At SC21 (Supercomputing 2021), Intel hosted a brief session where they discussed their next-generation data center roadmap and talked about their upcoming Ponte Vecchio GPUs & the Sapphire Rapids-SP Xeon CPUs.
Intel Talks Sapphire Rapids-SP Xeon CPUs & Ponte Vecchio GPUs at SC21 - Also Reveals Next-Gen Data Center Lineup For 2023+
Intel had already discussed most of the technical details regarding its next-gen data center CPU & GPU lineup at Hot Chips 33. They are reaffirming what they've said and also revealing a few more tidbits at SuperComputing 21.
The current generation of Intel Xeon Scalable processors has been extensively adopted by our HPC ecosystem partners, and we are adding new capabilities with Sapphire Rapids – our next-generation Xeon Scalable processor that is currently sampling with customers. This next-generation platform delivers multi-capabilities for the HPC ecosystem, bringing for the first time in-package high bandwidth memory with HBM2e that leverages the Sapphire Rapids multi-tile architecture. Sapphire Rapids also brings enhanced performance, new accelerators, PCIe Gen 5 and other exciting capabilities optimized for AI, data analytics and HPC workloads.
HPC workloads are evolving rapidly. They are becoming more diverse and specialized, requiring a mix of heterogeneous architectures. While the x86 architecture continues to be the workhorse for scalar workloads, if we are to deliver orders-of magnitude performance gains and move beyond the exascale era, we must critically look at how HPC workloads are run within vector, matrix and spatial architectures, and we must ensure these architectures seamlessly work together.Intel has adopted an “entire workload” strategy, where workload-specific accelerators and graphics processing units (GPU) can seamlessly work with central processing units (CPU) from both hardware and software perspectives.
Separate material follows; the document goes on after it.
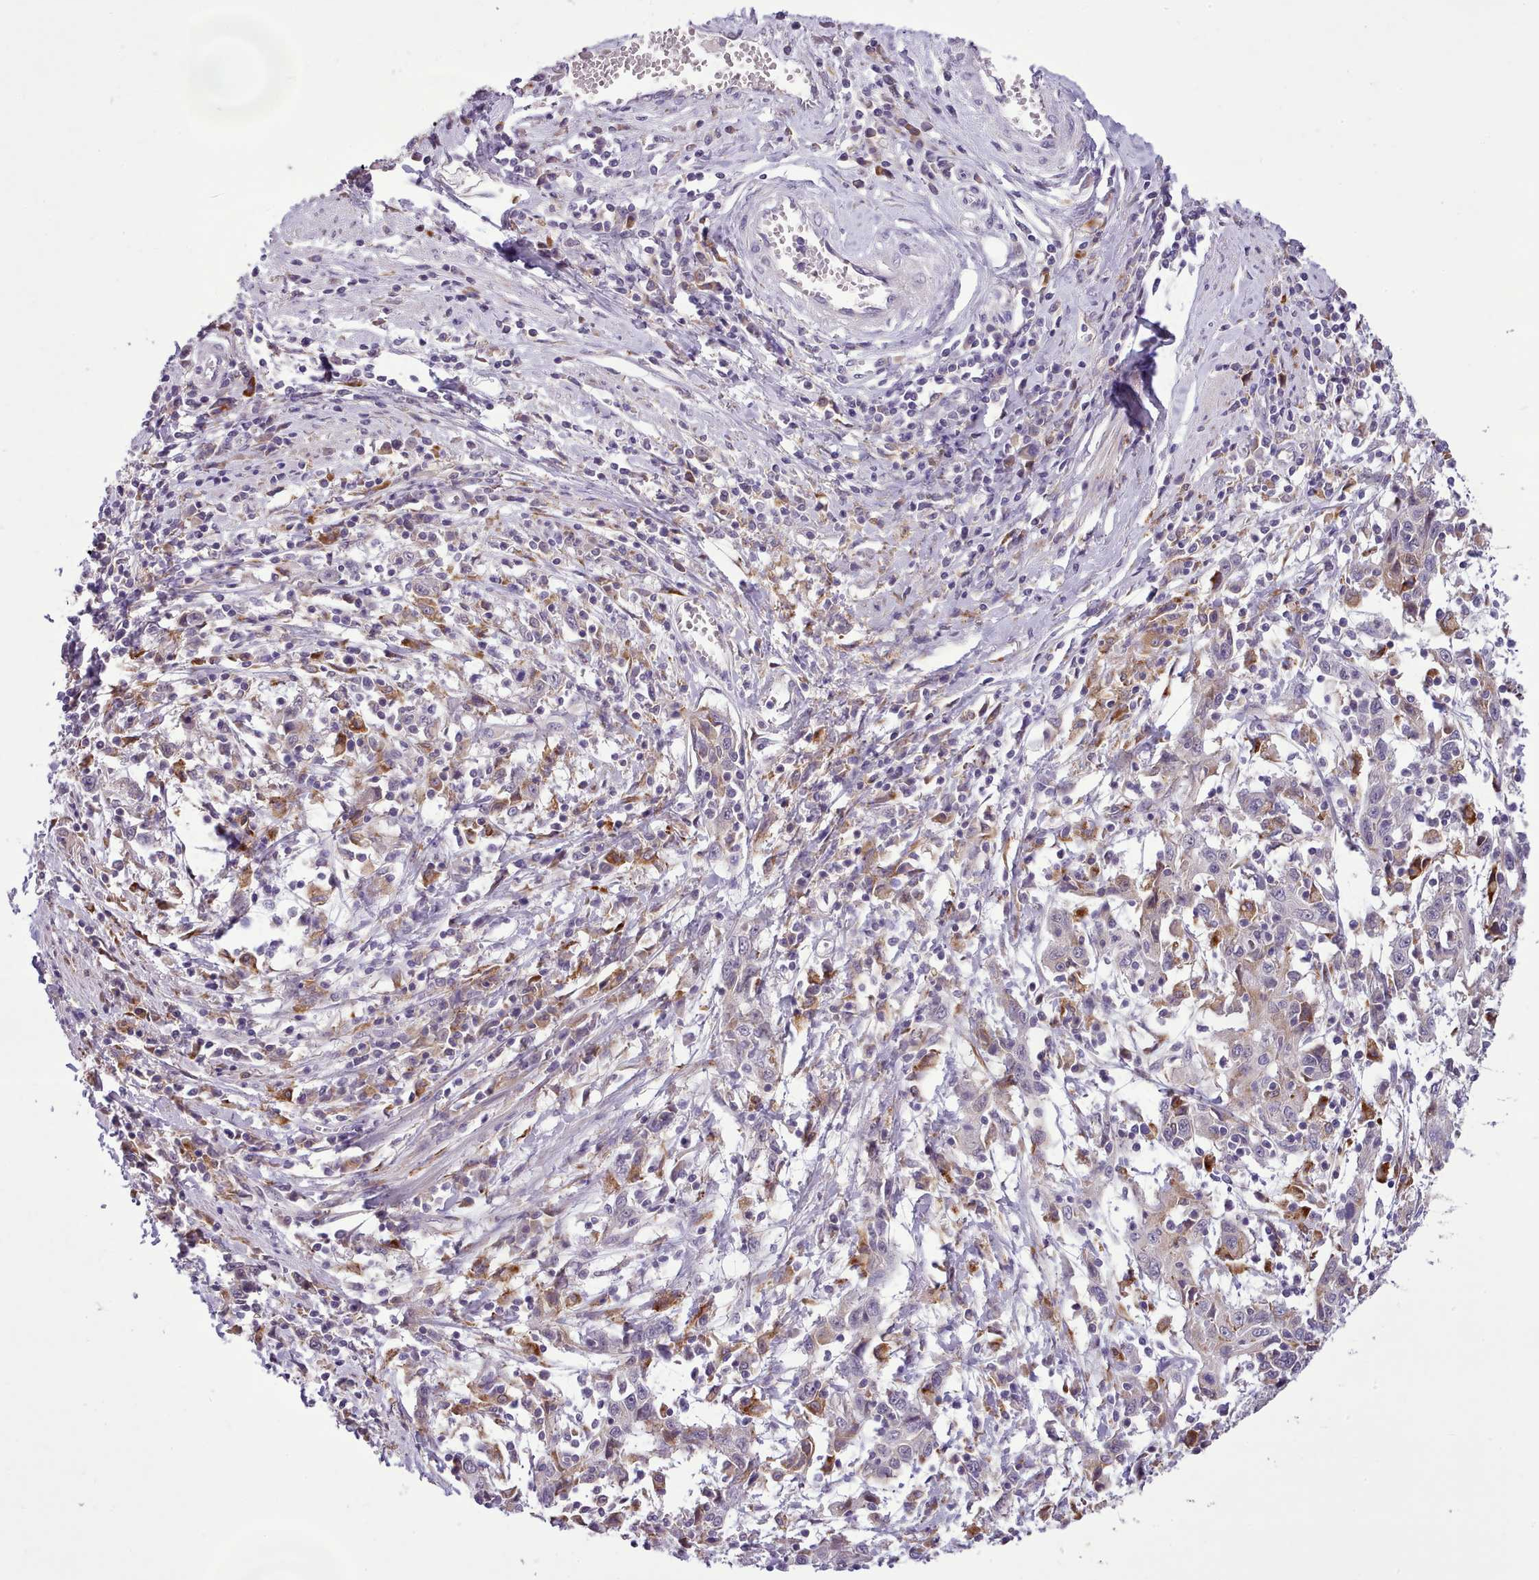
{"staining": {"intensity": "negative", "quantity": "none", "location": "none"}, "tissue": "cervical cancer", "cell_type": "Tumor cells", "image_type": "cancer", "snomed": [{"axis": "morphology", "description": "Squamous cell carcinoma, NOS"}, {"axis": "topography", "description": "Cervix"}], "caption": "Photomicrograph shows no protein expression in tumor cells of squamous cell carcinoma (cervical) tissue. The staining was performed using DAB to visualize the protein expression in brown, while the nuclei were stained in blue with hematoxylin (Magnification: 20x).", "gene": "FAM83E", "patient": {"sex": "female", "age": 46}}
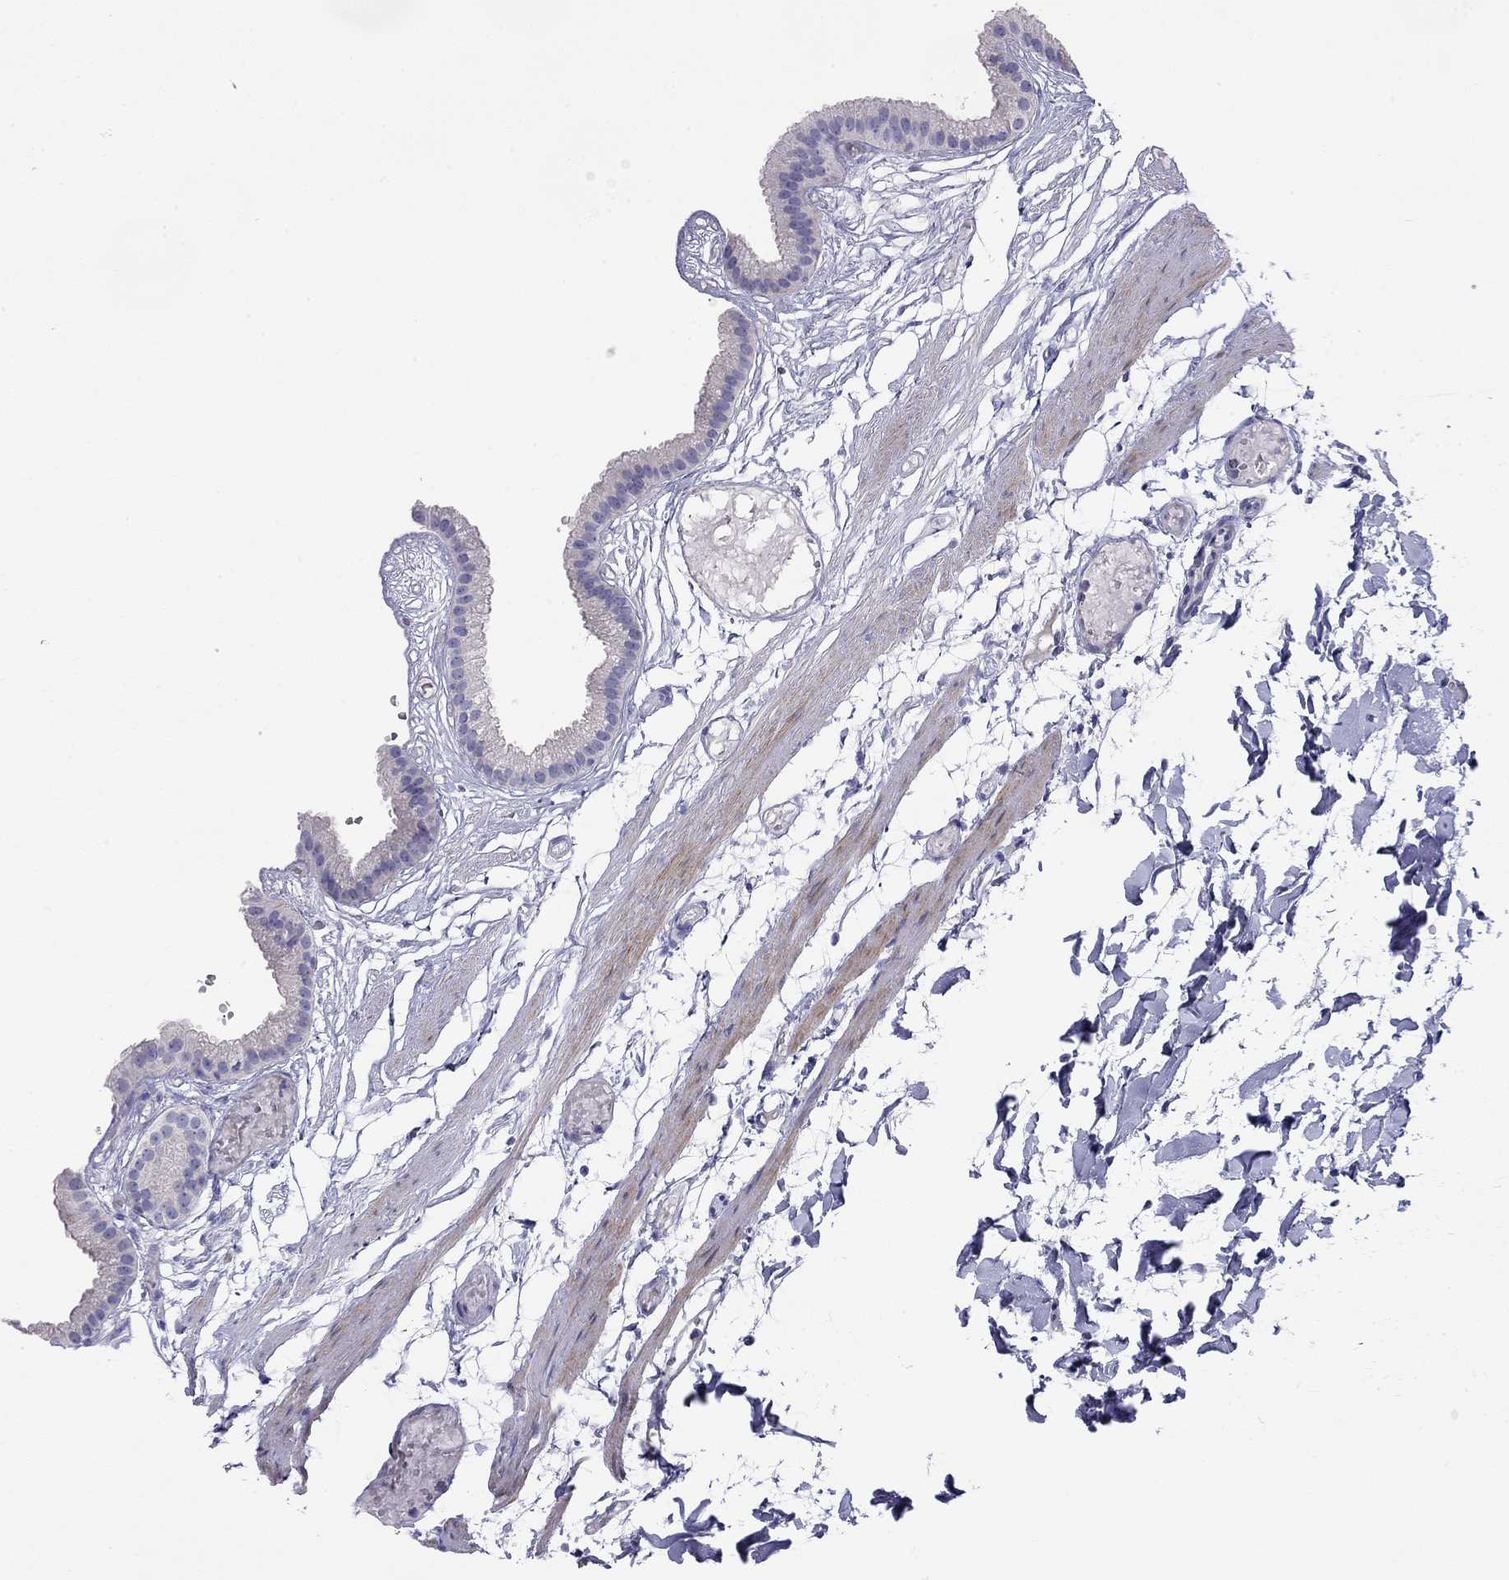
{"staining": {"intensity": "negative", "quantity": "none", "location": "none"}, "tissue": "gallbladder", "cell_type": "Glandular cells", "image_type": "normal", "snomed": [{"axis": "morphology", "description": "Normal tissue, NOS"}, {"axis": "topography", "description": "Gallbladder"}], "caption": "Histopathology image shows no protein positivity in glandular cells of unremarkable gallbladder. The staining was performed using DAB to visualize the protein expression in brown, while the nuclei were stained in blue with hematoxylin (Magnification: 20x).", "gene": "CMYA5", "patient": {"sex": "female", "age": 45}}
We are deploying this strategy with our next-generation Intel Xeon Scalable processors and Intel Xe HPC GPUs (code-named “Ponte Vecchio”) that will power the 2 exaflop Aurora supercomputer at Argonne National Laboratory. Ponte Vecchio has the highest compute density per socket and per nodes, packing 47 tiles with our advanced packaging technologies: EMIB and Foveros. There are over 100 HPC applications running on Ponte Vecchio. We are also working with partners and customers including – ATOS, Dell, HPE, Lenovo, Inspur, Quanta and Supermicro – to deploy Ponte Vecchio in their latest supercomputers.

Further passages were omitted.